Nivolumab/Relatlimab: A Novel Addition to Immune Checkpoint Inhibitor Therapy in Unresectable or Metastatic Melanoma.

OBJECTIVE

The aim of this article is to assess available data regarding use of nivolumab/relatlimab for adult and pediatric patients 12 years of age and older with unresectable or metastatic melanoma.

DATA SOURCES

A search of PubMed conducted from August 2019 to August 2022 with the search terms , , and resulted in 14 publications.

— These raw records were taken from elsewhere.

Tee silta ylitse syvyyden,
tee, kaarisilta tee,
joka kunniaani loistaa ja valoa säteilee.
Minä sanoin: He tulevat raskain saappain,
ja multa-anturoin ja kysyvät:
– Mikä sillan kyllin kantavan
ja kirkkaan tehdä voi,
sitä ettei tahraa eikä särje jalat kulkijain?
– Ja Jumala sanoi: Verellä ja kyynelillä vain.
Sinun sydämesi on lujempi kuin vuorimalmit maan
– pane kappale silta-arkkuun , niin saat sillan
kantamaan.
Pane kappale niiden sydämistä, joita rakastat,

STUDY SELECTION AND DATA EXTRACTION

Relevant clinical trials written in English language were analyzed.

DATA SYNTHESIS

Nivolumab/relatlimab was approved by the Food and Drug Administration following results of a phase 1/2 trial and phase 2/3 RELATIVITY-047 trial. Nivolumab/relatlimab demonstrated a median progression free survival (PFS) of 10.1 months in the first-line setting without new safety signals. The PFS benefits appear greatest in those with programmed cell death-ligand 1 (PD-L1) <1% and lymphocyte activation gene-3 (LAG-3) ≥1%. Adverse effects commonly experienced were immune related in nature and require early identification and prompt management. Grade 3 or 4 adverse effects occurred in 18.9% of patients.

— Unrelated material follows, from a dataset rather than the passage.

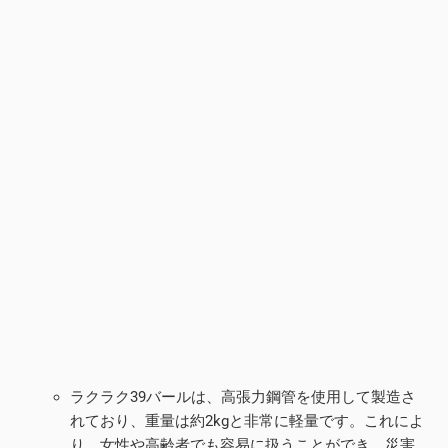
ラクラク39バールは、高張力鋼管を使用して製造さ
れており、重量は約2kgと非常に軽量です。これによ
り、女性や高齢者でも容易に扱うことができ、災害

RELEVANCE TO PATIENT CARE AND CLINICAL PRACTICE

For patients 12 years of age and older with unresectable or metastatic melanoma, nivolumab/relatlimab offers a new first-line treatment option. Evaluation of PD-L1 expression along with concomitant use of medications with potential interactions should be evaluated when deciding if nivolumab/relatlimab is the most appropriate treatment option.

CONCLUSIONS

Nivolumab/relatlimab adds an additional first-line treatment option demonstrating promising improved PFS for patients with unresectable or metastatic melanoma, particularly those with PD-L1 <1% and/or LAG 3 ≥1%. Additional uses of nivolumab/relatlimab may be on the horizon as further clinical trials are ongoing.